Aim of the exercise: Print every line of the listing below, starting with the line that holds "vfov_deg: 53.2" and going on through the line that holds "f_number: 4", both included, and print nothing else.

Data to examine:
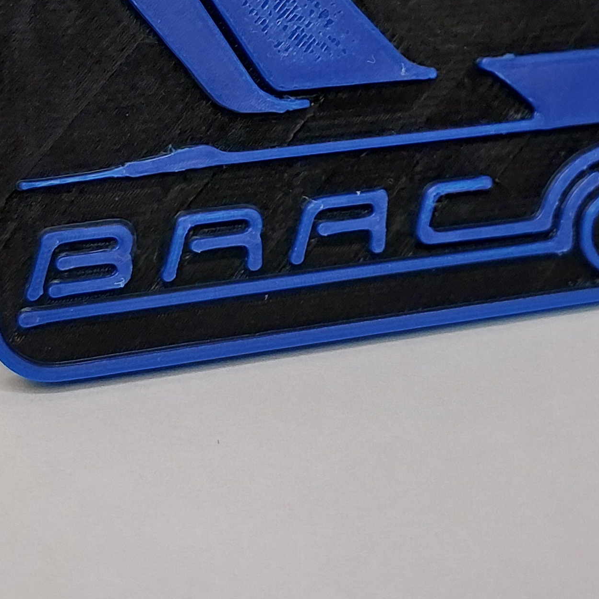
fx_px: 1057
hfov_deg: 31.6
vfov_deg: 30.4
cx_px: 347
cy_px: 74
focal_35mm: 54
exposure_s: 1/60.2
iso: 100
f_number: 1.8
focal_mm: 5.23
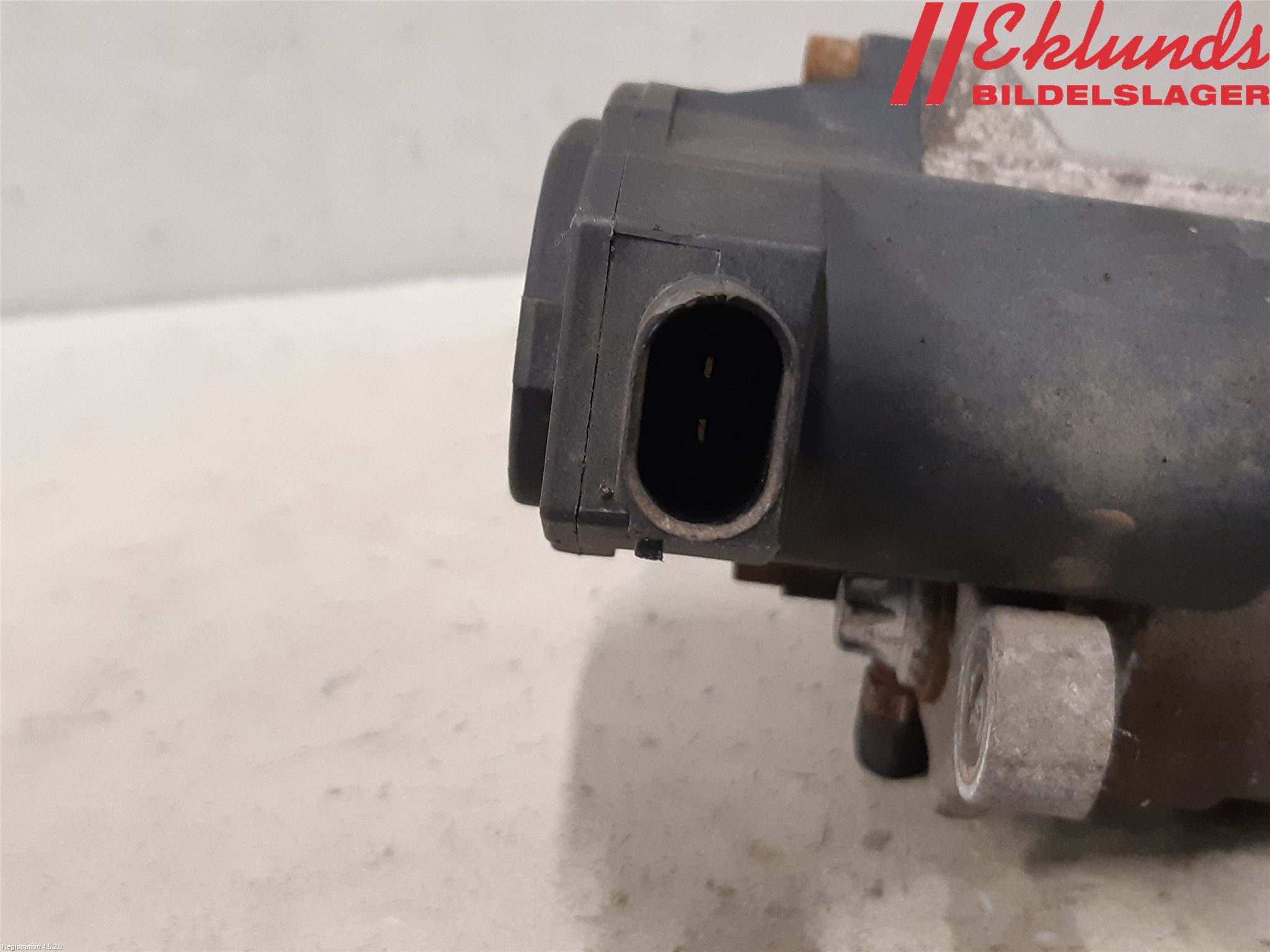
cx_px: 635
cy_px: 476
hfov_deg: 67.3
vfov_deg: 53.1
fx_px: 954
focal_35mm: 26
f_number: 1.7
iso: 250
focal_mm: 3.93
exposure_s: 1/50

...

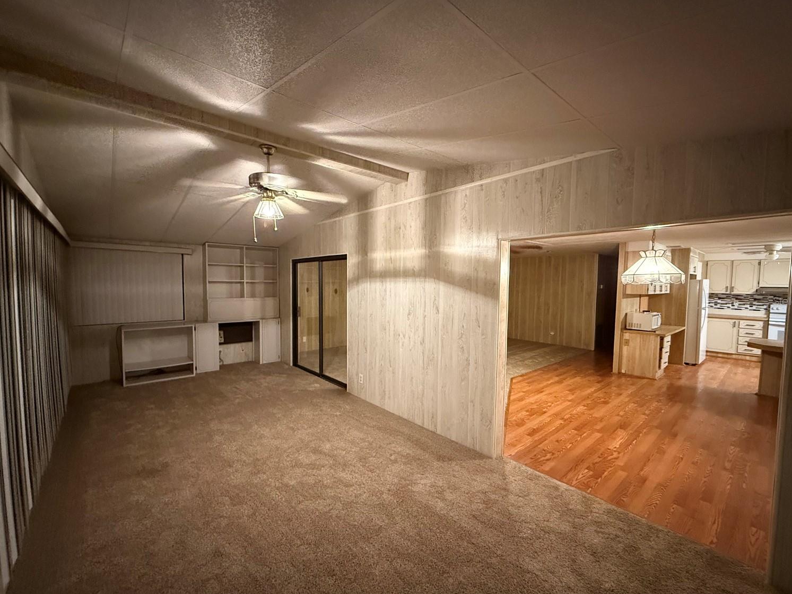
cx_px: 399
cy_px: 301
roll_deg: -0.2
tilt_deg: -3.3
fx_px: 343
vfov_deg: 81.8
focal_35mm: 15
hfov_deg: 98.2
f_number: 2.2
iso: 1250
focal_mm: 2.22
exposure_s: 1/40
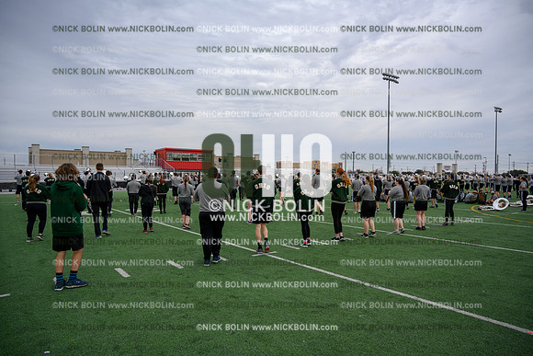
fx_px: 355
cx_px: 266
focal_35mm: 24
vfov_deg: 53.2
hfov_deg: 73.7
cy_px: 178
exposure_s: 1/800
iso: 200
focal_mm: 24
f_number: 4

* * *

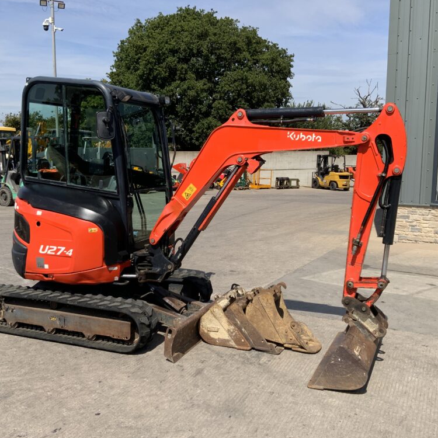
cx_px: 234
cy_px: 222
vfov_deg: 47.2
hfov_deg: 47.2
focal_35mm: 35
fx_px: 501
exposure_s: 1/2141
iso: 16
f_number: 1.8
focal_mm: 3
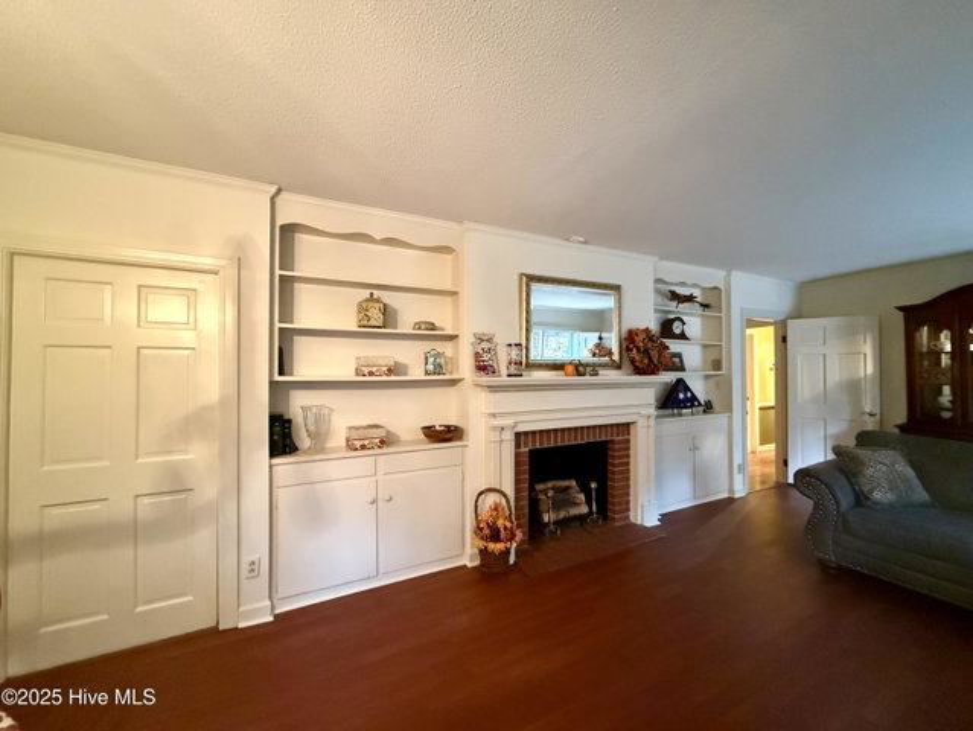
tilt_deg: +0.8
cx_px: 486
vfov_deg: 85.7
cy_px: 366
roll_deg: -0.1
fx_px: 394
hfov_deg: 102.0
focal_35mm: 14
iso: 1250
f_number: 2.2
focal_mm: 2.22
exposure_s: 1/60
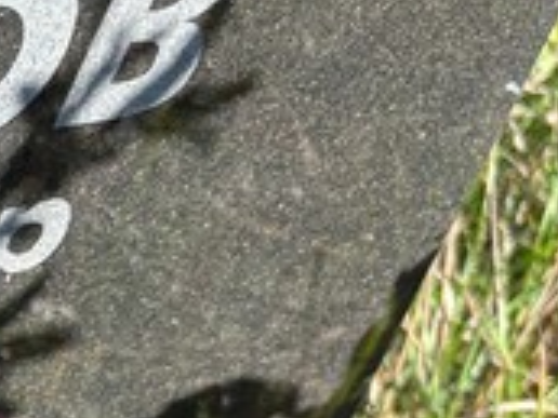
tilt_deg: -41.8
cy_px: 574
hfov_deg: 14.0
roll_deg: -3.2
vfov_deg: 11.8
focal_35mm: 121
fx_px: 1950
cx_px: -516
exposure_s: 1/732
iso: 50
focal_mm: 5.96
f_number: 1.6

Written answer:
vfov_deg: 53.2
hfov_deg: 73.7
cy_px: 178
exposure_s: 1/800
iso: 200
focal_mm: 24
f_number: 4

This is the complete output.